(Data entries)

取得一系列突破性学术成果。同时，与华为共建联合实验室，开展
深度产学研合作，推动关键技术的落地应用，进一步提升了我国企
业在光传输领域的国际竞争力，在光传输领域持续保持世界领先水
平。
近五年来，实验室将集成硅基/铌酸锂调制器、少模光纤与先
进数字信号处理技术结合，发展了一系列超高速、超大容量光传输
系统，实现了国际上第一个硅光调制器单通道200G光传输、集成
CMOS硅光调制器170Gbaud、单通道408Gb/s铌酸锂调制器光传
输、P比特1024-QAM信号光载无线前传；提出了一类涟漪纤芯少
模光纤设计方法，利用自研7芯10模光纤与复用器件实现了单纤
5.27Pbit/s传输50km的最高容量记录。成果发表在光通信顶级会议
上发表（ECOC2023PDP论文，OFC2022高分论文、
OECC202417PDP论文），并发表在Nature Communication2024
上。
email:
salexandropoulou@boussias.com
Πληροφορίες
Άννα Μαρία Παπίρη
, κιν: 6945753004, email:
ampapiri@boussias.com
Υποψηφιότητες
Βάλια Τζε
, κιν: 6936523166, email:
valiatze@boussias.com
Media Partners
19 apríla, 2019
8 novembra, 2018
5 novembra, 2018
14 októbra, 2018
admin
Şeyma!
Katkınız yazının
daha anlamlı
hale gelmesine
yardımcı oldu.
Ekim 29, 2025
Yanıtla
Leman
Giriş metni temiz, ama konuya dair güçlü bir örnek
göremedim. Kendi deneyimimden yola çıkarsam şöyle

==

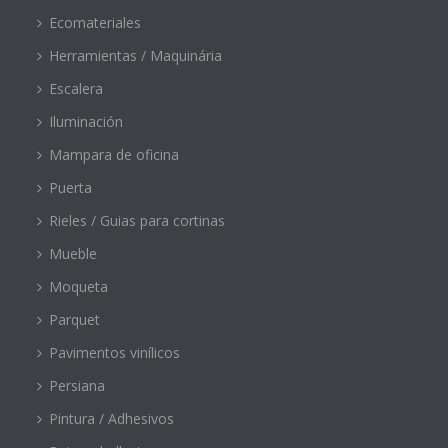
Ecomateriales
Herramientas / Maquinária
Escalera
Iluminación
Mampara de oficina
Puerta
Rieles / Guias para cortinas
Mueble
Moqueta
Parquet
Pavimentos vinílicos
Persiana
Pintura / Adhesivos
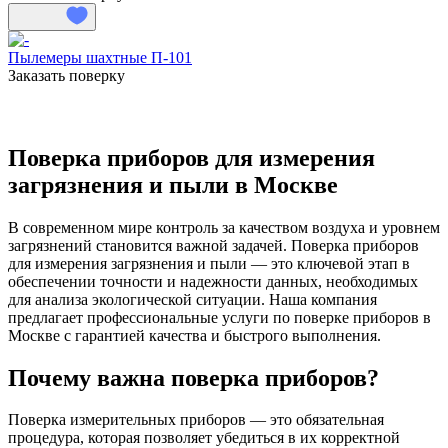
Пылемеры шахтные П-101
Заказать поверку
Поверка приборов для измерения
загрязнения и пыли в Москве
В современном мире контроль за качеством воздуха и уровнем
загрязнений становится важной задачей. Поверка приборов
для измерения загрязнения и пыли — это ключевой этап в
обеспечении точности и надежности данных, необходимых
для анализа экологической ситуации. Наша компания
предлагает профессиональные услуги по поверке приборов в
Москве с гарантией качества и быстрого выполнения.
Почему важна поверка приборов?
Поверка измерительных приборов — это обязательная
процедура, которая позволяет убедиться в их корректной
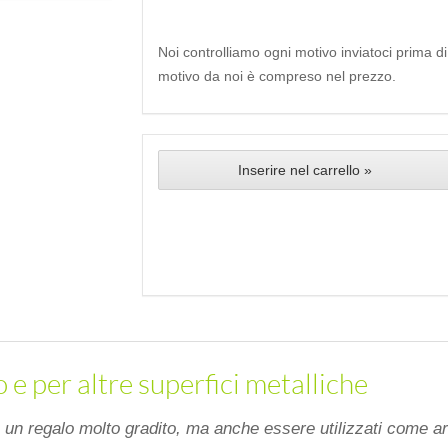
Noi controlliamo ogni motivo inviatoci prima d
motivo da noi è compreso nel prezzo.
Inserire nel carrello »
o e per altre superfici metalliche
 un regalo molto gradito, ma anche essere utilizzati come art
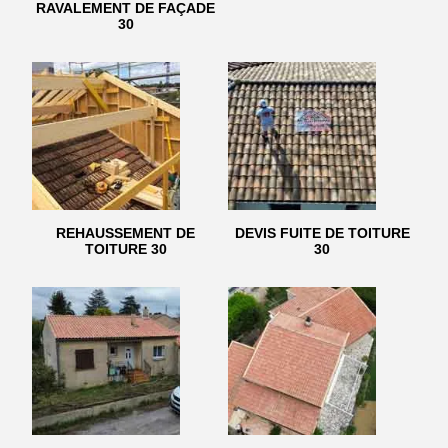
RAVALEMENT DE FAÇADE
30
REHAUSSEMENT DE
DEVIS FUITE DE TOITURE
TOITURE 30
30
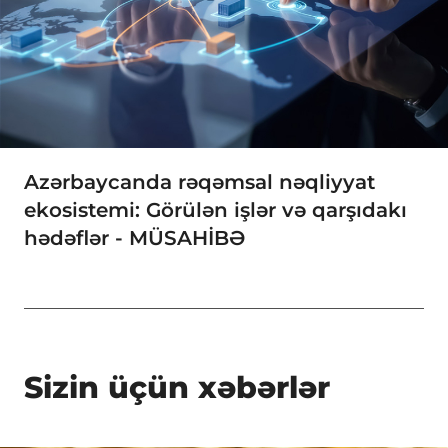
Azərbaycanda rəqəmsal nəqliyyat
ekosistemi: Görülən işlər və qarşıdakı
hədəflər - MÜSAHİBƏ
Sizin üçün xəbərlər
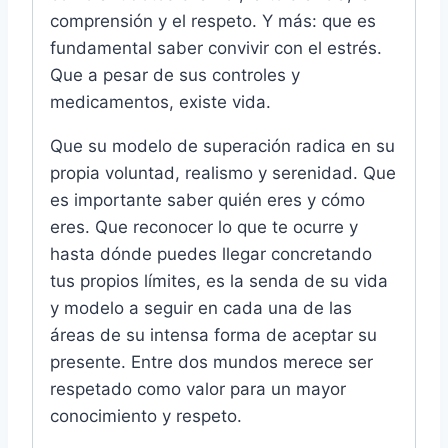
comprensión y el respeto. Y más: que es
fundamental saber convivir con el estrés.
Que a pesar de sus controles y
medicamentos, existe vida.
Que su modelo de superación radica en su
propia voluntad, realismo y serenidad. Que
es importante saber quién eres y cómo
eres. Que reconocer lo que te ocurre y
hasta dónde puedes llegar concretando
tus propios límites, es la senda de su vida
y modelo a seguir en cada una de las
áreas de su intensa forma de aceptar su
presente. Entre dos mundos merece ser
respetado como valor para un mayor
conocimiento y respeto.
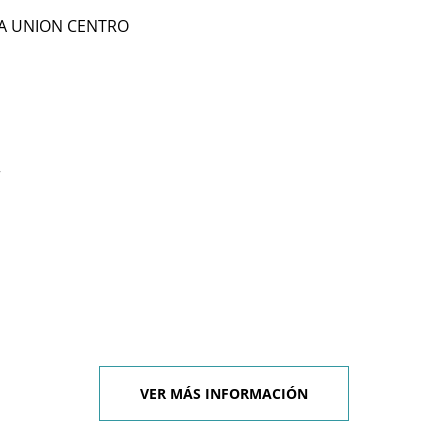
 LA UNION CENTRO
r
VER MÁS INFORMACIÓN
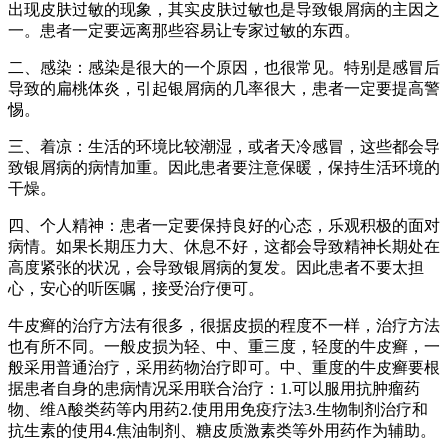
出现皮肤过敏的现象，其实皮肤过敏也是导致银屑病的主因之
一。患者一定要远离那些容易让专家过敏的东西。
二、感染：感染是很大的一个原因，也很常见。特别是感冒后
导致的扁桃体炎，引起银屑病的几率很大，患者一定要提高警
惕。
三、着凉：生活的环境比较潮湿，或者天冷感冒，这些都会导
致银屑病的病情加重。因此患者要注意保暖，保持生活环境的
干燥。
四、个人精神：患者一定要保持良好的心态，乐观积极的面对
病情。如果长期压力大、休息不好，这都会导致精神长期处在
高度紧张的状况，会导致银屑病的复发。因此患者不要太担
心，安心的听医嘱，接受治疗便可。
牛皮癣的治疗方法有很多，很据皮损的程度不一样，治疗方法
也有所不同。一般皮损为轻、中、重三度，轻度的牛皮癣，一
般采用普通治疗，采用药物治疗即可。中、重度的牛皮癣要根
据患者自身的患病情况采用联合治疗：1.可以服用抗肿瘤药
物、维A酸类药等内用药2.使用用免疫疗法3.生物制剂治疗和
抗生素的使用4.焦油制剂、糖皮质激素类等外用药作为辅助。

Request:
For each line of the data that includes the word "пыли", return a copy of it.

Answer section:
загрязнения и пыли в Москве
для измерения загрязнения и пыли — это ключевой этап в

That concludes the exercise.